Analyzing the present status of the native Jews in Algeria, the author of the article, Varian Fry, who directed refugee work in France at one time, comes to the conclusion that the “unbiased specialist” of the State Department to whom the Undersecretary of State referred in his reply to Baron Edouard de Rothschild’s criticizm of Gen. Giraud’s action, either missed important points or was trying to evade them.

“Before the adoption of the Cremieux decree, the Jews, like the Arabs, had their own laws, their own courts, their own marital and inheritance customs,” Mr. Fry writes. “With the adoption of the Cremieux decree these disappeared. The Arabs still have these privileges but the Jews do not. Thus General Giraud’s decision places the Jews of Algeria on an even lower basis than the Arabs, for it deprives them of French citizenship without granting them even limited self-government, such as the Arab community enjoys.

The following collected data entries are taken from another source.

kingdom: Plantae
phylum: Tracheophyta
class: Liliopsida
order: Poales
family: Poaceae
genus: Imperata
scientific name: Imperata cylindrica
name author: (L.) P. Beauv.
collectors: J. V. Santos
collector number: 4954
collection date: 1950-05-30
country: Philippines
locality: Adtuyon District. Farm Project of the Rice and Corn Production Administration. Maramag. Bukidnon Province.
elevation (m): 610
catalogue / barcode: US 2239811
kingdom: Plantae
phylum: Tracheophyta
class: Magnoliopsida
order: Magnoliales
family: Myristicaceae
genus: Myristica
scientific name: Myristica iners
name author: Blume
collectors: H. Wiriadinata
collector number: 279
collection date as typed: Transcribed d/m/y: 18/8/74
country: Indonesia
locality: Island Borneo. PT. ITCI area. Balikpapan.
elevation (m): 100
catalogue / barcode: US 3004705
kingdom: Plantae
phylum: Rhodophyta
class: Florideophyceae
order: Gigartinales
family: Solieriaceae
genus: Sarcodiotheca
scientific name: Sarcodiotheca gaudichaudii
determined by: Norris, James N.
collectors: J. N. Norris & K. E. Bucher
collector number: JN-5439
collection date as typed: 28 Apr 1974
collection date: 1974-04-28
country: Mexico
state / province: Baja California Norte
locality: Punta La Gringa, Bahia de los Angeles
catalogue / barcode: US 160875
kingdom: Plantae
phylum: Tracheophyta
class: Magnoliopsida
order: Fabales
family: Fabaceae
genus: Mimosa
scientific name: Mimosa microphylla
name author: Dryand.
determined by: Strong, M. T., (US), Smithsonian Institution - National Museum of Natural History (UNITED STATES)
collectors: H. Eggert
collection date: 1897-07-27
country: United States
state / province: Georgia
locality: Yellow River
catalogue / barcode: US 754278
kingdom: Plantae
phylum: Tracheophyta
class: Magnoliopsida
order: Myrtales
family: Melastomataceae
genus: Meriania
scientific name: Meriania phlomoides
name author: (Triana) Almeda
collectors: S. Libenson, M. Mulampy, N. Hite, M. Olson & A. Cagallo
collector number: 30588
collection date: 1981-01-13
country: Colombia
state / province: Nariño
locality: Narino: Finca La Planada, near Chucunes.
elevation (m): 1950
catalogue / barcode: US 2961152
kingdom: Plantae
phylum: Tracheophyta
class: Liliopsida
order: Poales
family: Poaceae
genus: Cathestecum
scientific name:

“It has not yet been announced, if it has been decided, under just what conditions the Jews of Algeria may again become French citizens. Constitutionally, the law of 1919 ought now to apply to them. If it did, in theory at least, they would be able to resume their citizenship in three months by fulfilling certain conditions. But Mr. Welles’ informant says that in the near future a procedure will be established whereby native Algerian Jews who desire to become citizens may acquire citizenship.’ This can only mean that the law of 1919 has also been abrogated, at least insofar as it concerns the Jews of Algeria, In that case, the General’s decision deprives Jews of even the right enjoyed by the Arabs to become French citizens. If, later, the Jews are placed under the naturalization law of 1927, as modified in 1935 – the only other existing naturalization law available – it will be five years before they can resume full French citizenship and ten years before they can hold public offices open to French citizens.

STATUS OF JEWISH MEMBERS IN ELECTED BODIES REMAINS OBSCURE

“Furthermore,” the article continues, “while the Arabs enjoy limited representation in the Municipal and General Councils and the Financial Delegations, the Jews have no representation in these bodies as Jews. Those who were elected to these bodies were elected as French citizens. When Vichy’s abrogation of the Cremieux decree deprived them of their citizenship, they automatically lost their seats. Today they presumably have no representation at all, for although Giraud is said to have restored all public officials who were ousted because they were Jews, we have not been told even by Mr. Welles that he has restored the Jewish members of the elected bodies, Thus, in this respect also, General Giraud’s decision apparently places the Jews on an even lower footing than the Arabs.

“But what is perhaps most alarming of all is the assumption of legislative power implied in the decision. General Giraud might logically have announced that the territories under his control would return to the laws of the Republic. By announcing that some of those laws will be in effect and others not, he has arrogated to himself the powers of the French Parliament. And his decision to abrogate the Cremieux decree represents precisely the solution sought by the reactionary local administrators and planters, in defiance of Parliament. Furthermore, the fact that the native Jews of Algeria were the backbone of the Republican movement in North Africa and that depriving them of their citizenship may very well give the anti-Republicans a majority there, can hardly have been absent from the minds of those responsible for Giraud’s announcement,” Mr. Fry concludes.